В. И. Ленин видит в этих суждениях Волгина свидетельство гениальности Чернышевского, понимавшего, «что существование правительства, прикрывающего наши антагонистические общественные отношения, является страшным злом, особенно ухудшающим положение трудящихся».[55]
Волгин заявляет Соколовскому: «Если сказать правду, лучше пусть будут освобождены без земли». В. И. Ленин разъясняет это положение следующим образом: «То есть если так сильны у нас крепостники — помещики, пусть лучше выступают они открыто, прямо и договаривают до конца, чем прятать эти же крепостнические интересы под компромиссами лицемерного абсолютного правительства».[56]
По словам В. И. Ленина, Чернышевский «протестовал, проклинал реформу, желая ей неуспеха, желая, чтобы… получился крах, который бы вывел Россию на дорогу открытой борьбы классов».[57] Такова позиция последовательного демократа и революционера, таков идейный смысл событий, изображенных в «Прологе пролога».
Когда все общественные силы достаточно полно обрисованы перед читателем, Чернышевский сталкивает их в прямом политическом действии в картине банкета, созванного по поводу выхода царских рескриптов. Это составляет кульминацию сюжета.
Неожиданно для Савелова и либералов, уже считавших, что «дело свободы» окончательно проиграно, Чаплин получил отставку, и рескрипт был подписан царем. Чернышевский подчеркивает, таким образом, что правительство встало на путь реформ вовсе не благодаря деятельности прогрессистов, не вследствие интриг Савелова, а «по общественной необходимости». Правительство встало на путь фальшивого и лицемерного «освобождения» крестьян сверху для того, чтобы предотвратить действительное их освобождение снизу. Но либералы приписывают себе честь «победы»: «Они задрали носы и пошли по Петербургу победителями, завоевателями» (189).
Соколовский все еще не освободился от власти Либеральных надежд и предлагает Илатонцеву созвать провинциальных помещиков, чтобы, взяв их на испуг, использовать их растерянность, вызванную рескриптом, и вырвать от них подписи, обеспечивающие более выгодные для крестьян условия выкупа. Но либерал Рязанцев приглашает на обед правительственного чиновниканреформиста Савелова, и тот со всей определенностью разъясняет помещикам, что реформа будет проводиться в интересах помещиков и руками помещиков, что крестьяне отданы правительством им на разграбление.

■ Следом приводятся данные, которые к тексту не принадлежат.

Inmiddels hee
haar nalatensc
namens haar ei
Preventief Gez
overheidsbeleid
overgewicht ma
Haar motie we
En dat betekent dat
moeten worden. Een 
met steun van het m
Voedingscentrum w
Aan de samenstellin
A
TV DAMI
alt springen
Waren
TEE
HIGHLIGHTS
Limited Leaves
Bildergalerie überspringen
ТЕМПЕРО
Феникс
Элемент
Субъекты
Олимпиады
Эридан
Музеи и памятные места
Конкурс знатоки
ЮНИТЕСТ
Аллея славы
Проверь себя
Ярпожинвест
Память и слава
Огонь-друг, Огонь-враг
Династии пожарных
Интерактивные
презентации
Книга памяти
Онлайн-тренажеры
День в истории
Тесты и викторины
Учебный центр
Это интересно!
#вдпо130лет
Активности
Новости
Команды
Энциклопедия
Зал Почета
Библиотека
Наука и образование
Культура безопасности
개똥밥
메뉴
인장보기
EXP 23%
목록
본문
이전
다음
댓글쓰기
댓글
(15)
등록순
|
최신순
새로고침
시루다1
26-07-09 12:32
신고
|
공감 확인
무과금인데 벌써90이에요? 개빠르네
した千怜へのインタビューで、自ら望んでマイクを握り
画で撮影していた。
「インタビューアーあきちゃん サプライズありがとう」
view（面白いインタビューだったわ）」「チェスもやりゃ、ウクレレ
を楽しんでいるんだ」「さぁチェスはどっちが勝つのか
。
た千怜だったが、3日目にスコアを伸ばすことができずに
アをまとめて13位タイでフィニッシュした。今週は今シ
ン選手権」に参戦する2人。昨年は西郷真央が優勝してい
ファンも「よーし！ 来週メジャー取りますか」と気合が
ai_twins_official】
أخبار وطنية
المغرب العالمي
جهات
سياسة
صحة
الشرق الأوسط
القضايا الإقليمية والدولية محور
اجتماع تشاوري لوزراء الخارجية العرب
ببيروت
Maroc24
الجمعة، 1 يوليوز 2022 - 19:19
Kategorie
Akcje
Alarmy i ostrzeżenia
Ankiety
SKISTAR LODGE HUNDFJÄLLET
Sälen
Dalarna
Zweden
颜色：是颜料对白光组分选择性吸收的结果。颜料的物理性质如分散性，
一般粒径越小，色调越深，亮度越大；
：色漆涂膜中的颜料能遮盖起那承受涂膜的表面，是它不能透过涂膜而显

Обед у Илатонцева приводит к результатам, прямо противоположным тем целям, для которых он был затеян. Так раскрывается предательская роль либералов, прикрывающих цветистыми фразами реакционную политику самодержавия.

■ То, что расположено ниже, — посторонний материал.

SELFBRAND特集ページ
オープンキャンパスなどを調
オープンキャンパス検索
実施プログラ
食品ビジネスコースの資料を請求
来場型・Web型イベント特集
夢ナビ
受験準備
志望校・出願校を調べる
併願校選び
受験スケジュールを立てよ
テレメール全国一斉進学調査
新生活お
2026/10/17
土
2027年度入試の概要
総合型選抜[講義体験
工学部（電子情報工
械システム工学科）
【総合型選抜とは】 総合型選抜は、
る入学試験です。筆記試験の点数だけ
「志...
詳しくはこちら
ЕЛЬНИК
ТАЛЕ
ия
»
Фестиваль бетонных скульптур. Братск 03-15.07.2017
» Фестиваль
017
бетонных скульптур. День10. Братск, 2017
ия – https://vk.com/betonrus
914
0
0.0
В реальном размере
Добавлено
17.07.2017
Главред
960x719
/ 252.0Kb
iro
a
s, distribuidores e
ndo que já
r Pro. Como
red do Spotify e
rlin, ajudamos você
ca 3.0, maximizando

Только теперь Соколовский на опыте убеждается в том, что на основе правительственных постановлений, опираясь на либеральных прогрессистов, ничего невозможно сделать в интересах народа.

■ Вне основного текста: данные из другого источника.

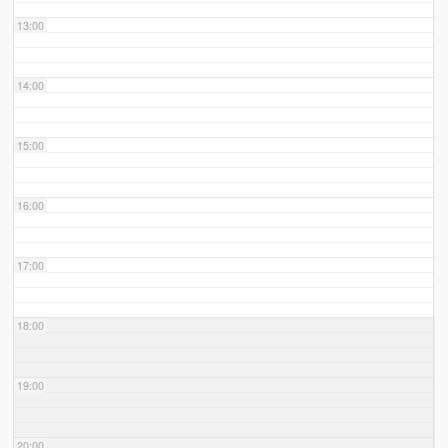
13:00
14:00
15:00
16:00
17:00
18:00
19:00
20:00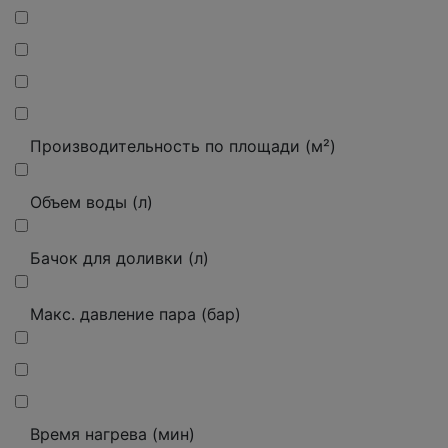
Производительность по площади (м²)
Объем воды (л)
Бачок для доливки (л)
Макс. давление пара (бар)
Время нагрева (мин)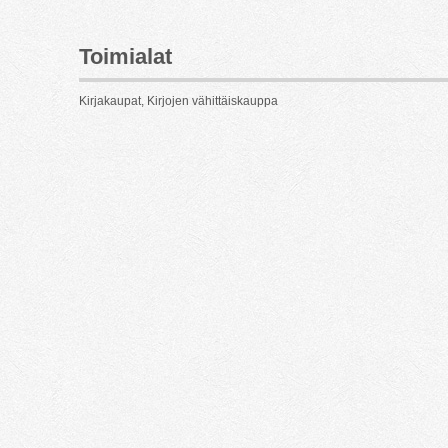
Toimialat
Kirjakaupat, Kirjojen vähittäiskauppa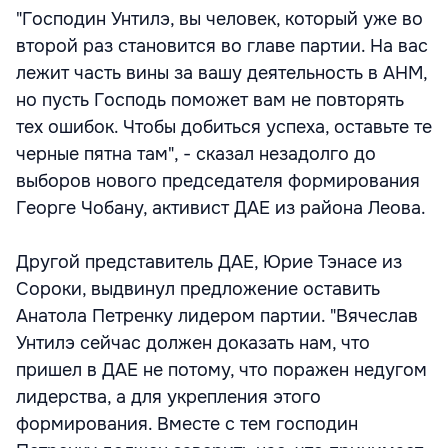
"Господин Унтилэ, вы человек, который уже во
второй раз становится во главе партии. На вас
лежит часть вины за вашу деятельность в АНМ,
но пусть Господь поможет вам не повторять
тех ошибок. Чтобы добиться успеха, оставьте те
черные пятна там", - сказал незадолго до
выборов нового председателя формирования
Георге Чобану, активист ДАЕ из района Леова.
Другой представитель ДАЕ, Юрие Тэнасе из
Сороки, выдвинул предложение оставить
Анатола Петренку лидером партии. "Вячеслав
Унтилэ сейчас должен доказать нам, что
пришел в ДАЕ не потому, что поражен недугом
лидерства, а для укрепления этого
формирования. Вместе с тем господин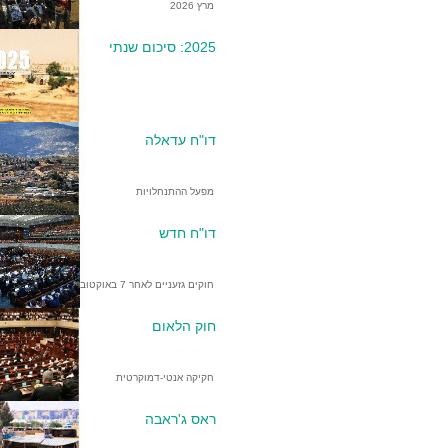
מרץ 2026
2025: סיכום שנתי
דו"ח עדאלה
מפעל ההתנחלויות
דו"ח חדש
חוקים גזעניים לאחר 7 באוקטובר
חוק הלאום
חקיקה אנטי-דמוקרטית
ראס ג'ראבה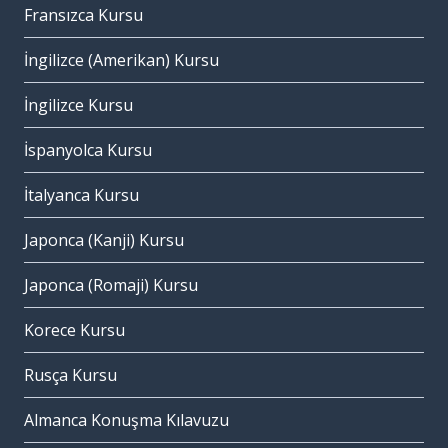
Fransızca Kursu
İngilizce (Amerikan) Kursu
İngilizce Kursu
İspanyolca Kursu
İtalyanca Kursu
Japonca (Kanji) Kursu
Japonca (Romaji) Kursu
Korece Kursu
Rusça Kursu
Almanca Konuşma Kılavuzu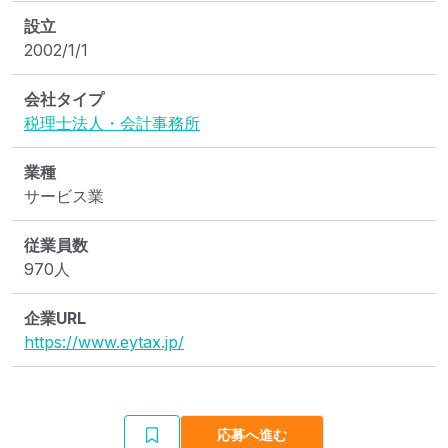
設立
2002/1/1
会社タイプ
税理士法人・会計事務所
業種
サービス業
従業員数
970人
企業URL
https://www.eytax.jp/
応募へ進む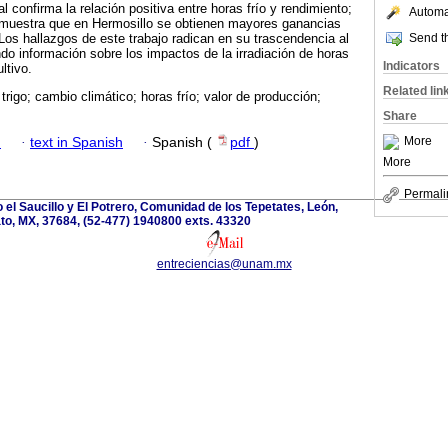
al confirma la relación positiva entre horas frío y rendimiento;
Automat
o muestra que en Hermosillo se obtienen mayores ganancias
Send th
os hallazgos de este trabajo radican en su trascendencia al
o información sobre los impactos de la irradiación de horas
Indicators
ultivo.
Related lin
trigo; cambio climático; horas frío; valor de producción;
Share
More
h
·
text in Spanish
·
Spanish (
pdf
)
More
Permali
el Saucillo y El Potrero, Comunidad de los Tepetates, León,
to, MX, 37684, (52-477) 1940800 exts. 43320
entreciencias@unam.mx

Сцена обеда у Илатонцева является кульминацией сюжета не только потому, что здесь окончательно выясняется характер реформы и определяется развязка события, стоящего в центре сюжета, но и потому, что единство лагеря крепостников, правительства и либералов становится тут очевидным. В этой сцене непримиримость противоречий между помещиками и крестьянами, между либералами — прогрессистами и революционерами — демократами достигает наивысшей силы. Лагерю реакции одиноко противостоит здесь революционер — демократ Волгин. Он выступает как представитель мнений, «врожденных русскому народу, народу мужиков, не понимающих ничего, кроме полного мужицкого равенства» (195). Он уверен в том, что после действительного раскрепощения народа, после уничтожения помещичьего землевладения и крепостной кабалы Россия двинулась бы вперед семимильными шагами. Ио для этого необходимо, чтобы «освобождение было полное и мгновенное, по мыслям народа…» (197), а такое освобождение возможно только силами самого народа. Глубокий трагизм положения Волгина заключается в понимании того, что полицейско — самодержавная власть сильна и крепка пассивностью, покорностью масс, их неспособностью к организованному революционному действию: «Жалкая нация, жалкая нация! — Нация рабов, — снизу доверху, все сплошь рабы… — думал он, и хмурил брови» (197).